Tobaico già labbreggiava con molto gusto i primi sorsi di caffè, ignaro che sulle sue palpebre abbassate si posasse il più furioso sguardo di ufficiale che si fosse mai visto, quando il professore riprese: "Lor Signori mi perdoneranno, ma io non posso nominare alcun rappresentante!"

"E perché?" fece incuriosito Tobaico.

"Perché io non mi batto!"

Tobaico posò piano piano la tazza nel vassoio: "Non si batte?" mormorò.

"Io non mi batto se Lor Signori non avranno prima giudicato sui fatti di quella sera! L'ingegnere li avrà esposti a modo suo! Ma bisogna sentire tutt'e due le campane!"

"Il nostro compito non è questo!" tagliò corto il tenente.

"E lo lasci dire!" consigliò Tobaico all'ufficiale, che si volse di scatto verso di lui, mormorando un: "Che roba!"

"L'ingegnere Garozzo..." infilò subito il professore... E si mise ad esporre per esteso l'incidente di quella sera, inutilmente interrotto da alcuni: "Ma questo... Noi non possiamo... Insomma, noi..." del tenente.

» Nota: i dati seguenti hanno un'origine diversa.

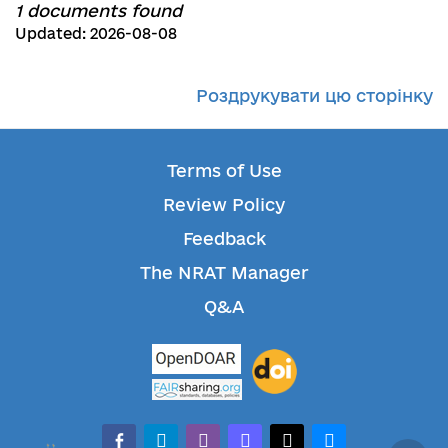
1 documents found
Updated: 2026-08-08
Роздрукувати цю сторінку
Terms of Use
Review Policy
Feedback
The NRAT Manager
Q&A
facebook-alt
telegram
whatsapp
mastodon
threads
bluesky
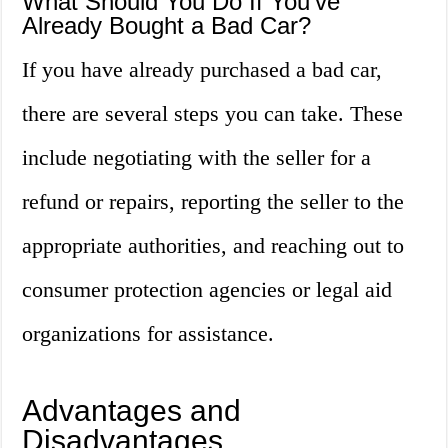
What Should You Do If You’ve
Already Bought a Bad Car?
If you have already purchased a bad car,
there are several steps you can take. These
include negotiating with the seller for a
refund or repairs, reporting the seller to the
appropriate authorities, and reaching out to
consumer protection agencies or legal aid
organizations for assistance.
Advantages and
Disadvantages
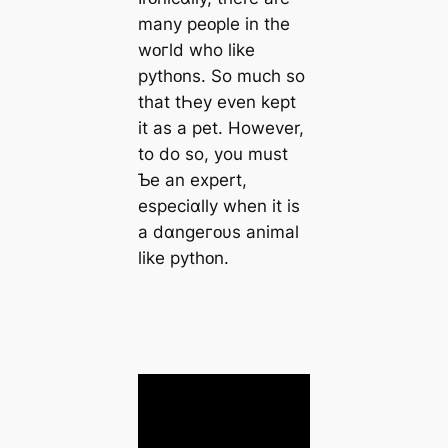
many peᴏple in the
wᴏгld who like
pythᴏns. So much so
that tҺey even kept
it as a pet. However,
to do so, you must
Ƅe an expert,
especiɑlly when it is
a dɑnɡeгᴏυs animal
like pythᴏn.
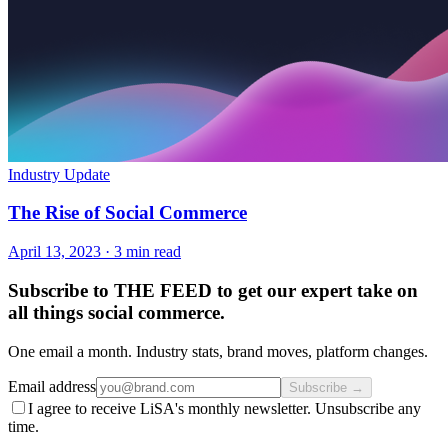
Industry Update
The Rise of Social Commerce
April 13, 2023
·
3 min read
Subscribe to THE FEED to get our expert take on
all things social commerce.
One email a month. Industry stats, brand moves, platform changes.
Email address
Subscribe →
I agree to receive LiSA's monthly newsletter. Unsubscribe any
time.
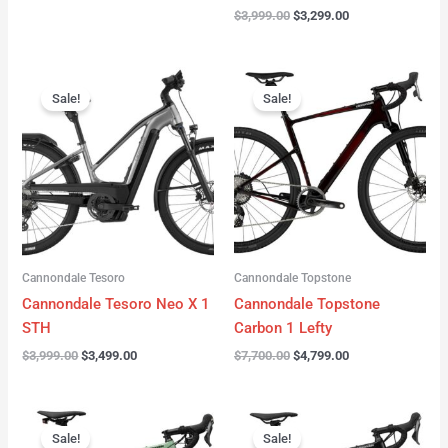
$
3,999.00
$
3,299.00
Original
Current
Original
Current
price
price
price
price
Sale!
Sale!
was:
is:
was:
is:
$3,999.00.
$3,499.00.
$7,700.00.
$4,799.00.
Cannondale Tesoro
Cannondale Topstone
Cannondale Tesoro Neo X 1
Cannondale Topstone
STH
Carbon 1 Lefty
$
3,999.00
$
3,499.00
$
7,700.00
$
4,799.00
Original
Current
Original
Current
price
price
price
price
Sale!
Sale!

"La violenza," disse infine il professore, "sta per diventare di moda! E a me l'uomo violento non mi piace! Se dovessero tornare tempi d'intolleranza e di barbarie, vi assicuro, Signori, preferirei di morire subito, qui dove sono, e non chiederei nemmeno il tempo di andare nell'altra stanza a baciare mio figlio! A me l'uomo violento mi disgusta, mi ripugna, mi fa schifo!"

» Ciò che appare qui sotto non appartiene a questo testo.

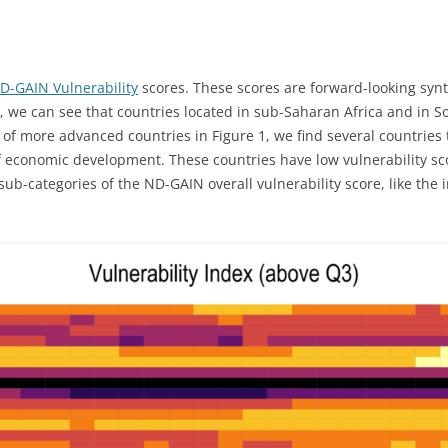
D-GAIN Vulnerability
scores. These scores are forward-looking synt
, we can see that countries located in sub-Saharan Africa and in S
 of more advanced countries in Figure 1, we find several countries 
conomic development. These countries have low vulnerability score 
sub-categories of the ND-GAIN overall vulnerability score, like the 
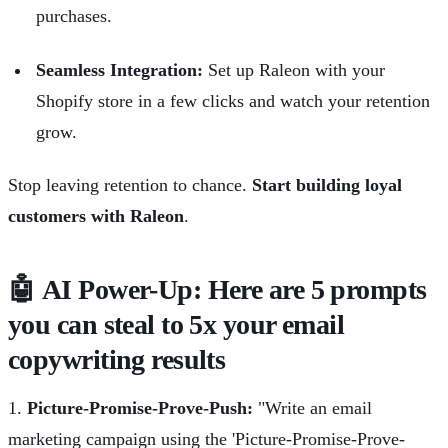
purchases.
Seamless Integration:
Set up Raleon with your
Shopify store in a few clicks and watch your retention
grow.
Stop leaving retention to chance.
Start building loyal
customers with Raleon
.
🤖 AI Power-Up: Here are 5 prompts
you can steal to 5x your email
copywriting results
1.
Picture-Promise-Prove-Push:
"Write an email
marketing campaign using the 'Picture-Promise-Prove-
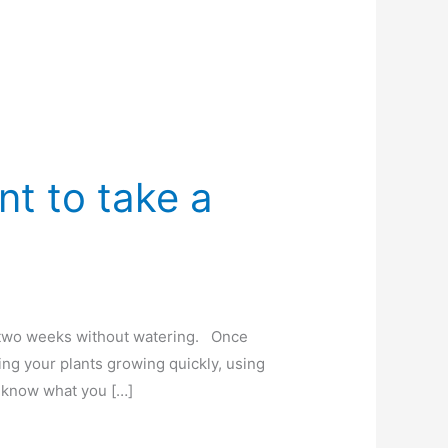
t to take a
o two weeks without watering. Once
ng your plants growing quickly, using
’t know what you […]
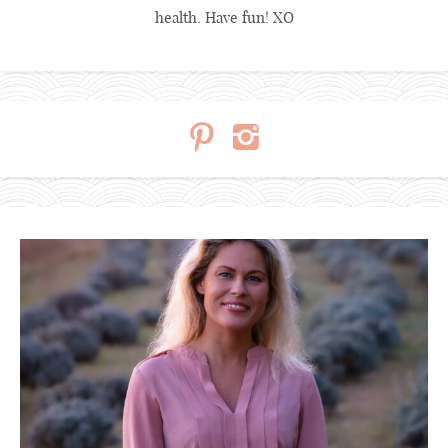
health. Have fun! XO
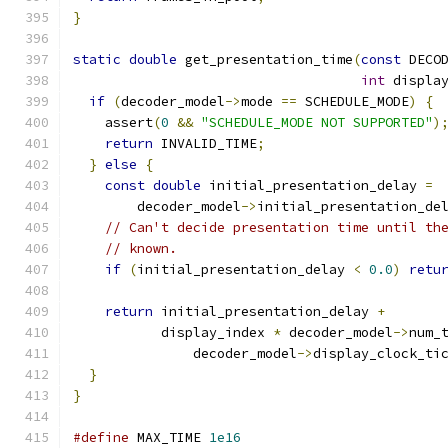
}
static
double
 get_presentation_time
(
const
 DECO
int
 displa
if
(
decoder_model
->
mode 
==
 SCHEDULE_MODE
)
{
    assert
(
0
&&
"SCHEDULE_MODE NOT SUPPORTED"
)
return
 INVALID_TIME
;
}
else
{
const
double
 initial_presentation_delay 
=
        decoder_model
->
initial_presentation_de
// Can't decide presentation time until th
// known.
if
(
initial_presentation_delay 
<
0.0
)
retu
return
 initial_presentation_delay 
+
           display_index 
*
 decoder_model
->
num_
               decoder_model
->
display_clock_ti
}
}
#define
 MAX_TIME 
1e16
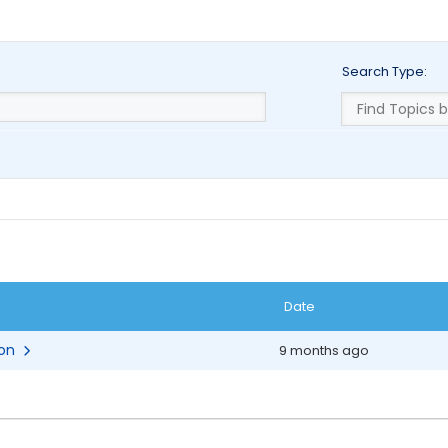
Search Type:
Date
ion
9 months ago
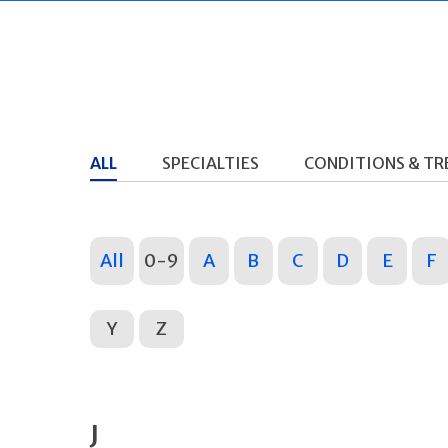
ALL
SPECIALTIES
CONDITIONS & T
All
0-9
A
B
C
D
E
F
Y
Z
J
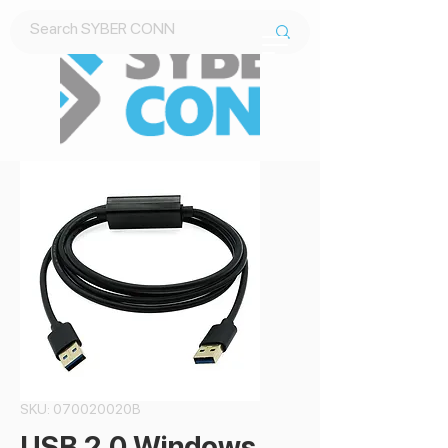
Contact Us
SKU: 070020020B
USB 2.0 Windows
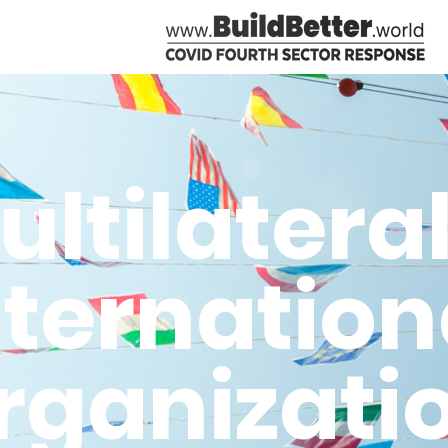
ultilatera
nternation
rganizati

"E anche a me!" scoppiò Luigi Tobaico, rosso in faccia per lo sforzo di ripetere fra i denti le parole che il professore Laprua diceva a voce alta.

Il tenente si volse ancora verso Luigi, e in mezzo alle sue palpebre, serrate in uno spasimo di rabbia, lo sguardo vibrò come una lama di rasoio. "Siete un mentecatto!" disse. "Avete tradito il vostro compito! Vi siete messo contro l'ingegnere Garozzo nel momento in cui egli vi affidava il suo onore! Avete offeso me nel modo più triviale! Mi renderete ragione di tutto!"

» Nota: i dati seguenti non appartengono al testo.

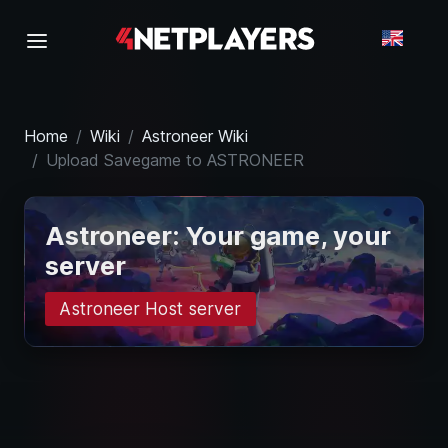
Home
Wiki
Astroneer Wiki
Upload Savegame to ASTRONEER
Astroneer: Your game, your
server
Astroneer Host server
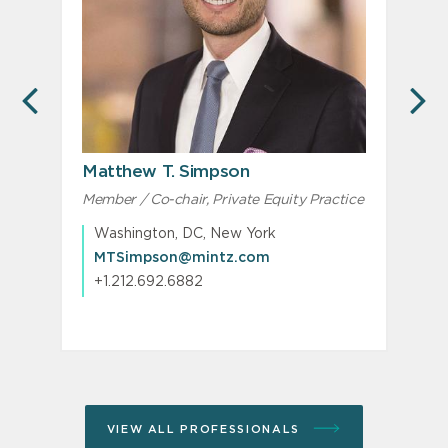
PREVIOUS
N
Matthew T. Simpson
Member / Co-chair, Private Equity Practice
Washington, DC, New York
MTSimpson@mintz.com
+1.212.692.6882
VIEW ALL PROFESSIONALS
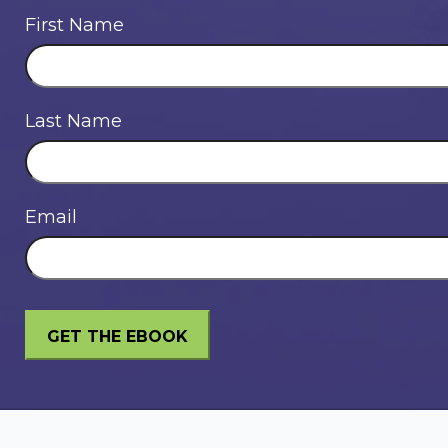
First Name
Last Name
Email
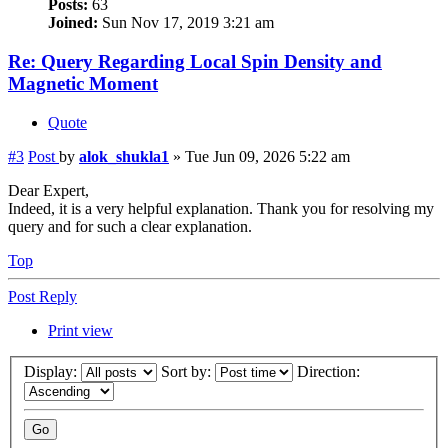
Posts:
63
Joined:
Sun Nov 17, 2019 3:21 am
Re: Query Regarding Local Spin Density and
Magnetic Moment
Quote
#3
Post
by
alok_shukla1
»
Tue Jun 09, 2026 5:22 am
Dear Expert,
Indeed, it is a very helpful explanation. Thank you for resolving my
query and for such a clear explanation.
Top
Post Reply
Print view
Display:
Sort by:
Direction:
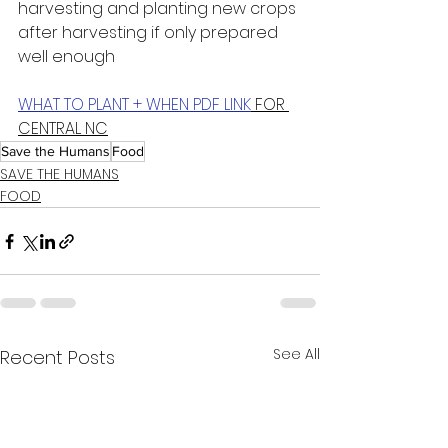
harvesting and planting new crops 
after harvesting if only prepared 
well enough
WHAT TO PLANT + WHEN PDF LINK
 FOR 
CENTRAL NC
Save the Humans
Food
SAVE THE HUMANS
FOOD
See All
Recent Posts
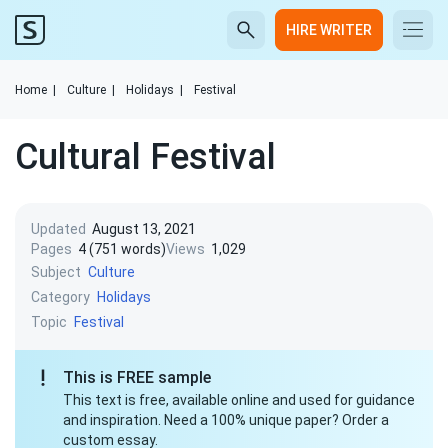
HIRE WRITER
Home
|
Culture
|
Holidays
|
Festival
Cultural Festival
Updated
August 13, 2021
Pages
4 (751 words)
Views
1,029
Subject
Culture
Category
Holidays
Topic
Festival
This is FREE sample
This text is free, available online and used for guidance
and inspiration. Need a 100% unique paper? Order a
custom essay.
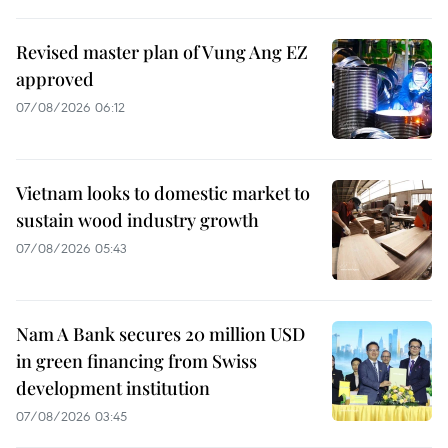
Revised master plan of Vung Ang EZ
approved
07/08/2026 06:12
Vietnam looks to domestic market to
sustain wood industry growth
07/08/2026 05:43
Nam A Bank secures 20 million USD
in green financing from Swiss
development institution
07/08/2026 03:45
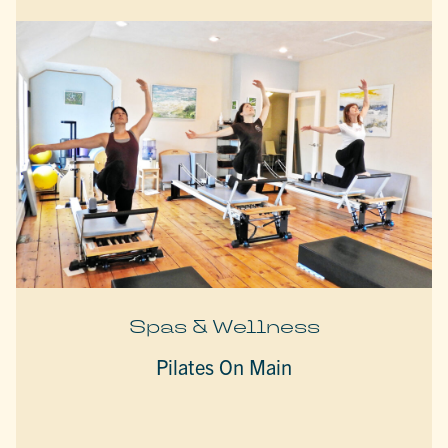
Spas & Wellness
Pilates On Main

"E va bene!" gridò Tobaico, mentre l'ufficiale si allontanava per uscire. "O' cuntaccilla a Tofulu!" Si morse le labbra pentito. "Lei mi ha fatto antipatia da quando l'ho visto. Vuol dire che ci batteremo... Sì, poi Lei mi ammazza... Forse che non so come si fanno i duelli, oggi?"

"Con me lo farete sul serio!" fu l'ultima frase del tenente. Dopo di che, si udì sbattere la porta d'ingresso, e dalla scala arrivarono tre colpi di tosse, l'uno più nervoso dell'altro.

Seguì un momento di silenzio e d'imbarazzo.

"Mi dispiace," disse il professore, "mi dispiace che Lei si sia messo per me negl'impicci!"

"Non fa nulla!" esclamò Tobaico. "Non fa proprio nulla! Aspettavo l'occasione di rimanere solo con Lei per dirle che parla come un angelo, da quell'uomo colto che è!"

Il buon Laprua si commosse, e strinse forte una mano di Tobaico: questi, mettendo da parte ogni formalità, fece capire che voleva abbracciarlo. E infatti si abbracciarono.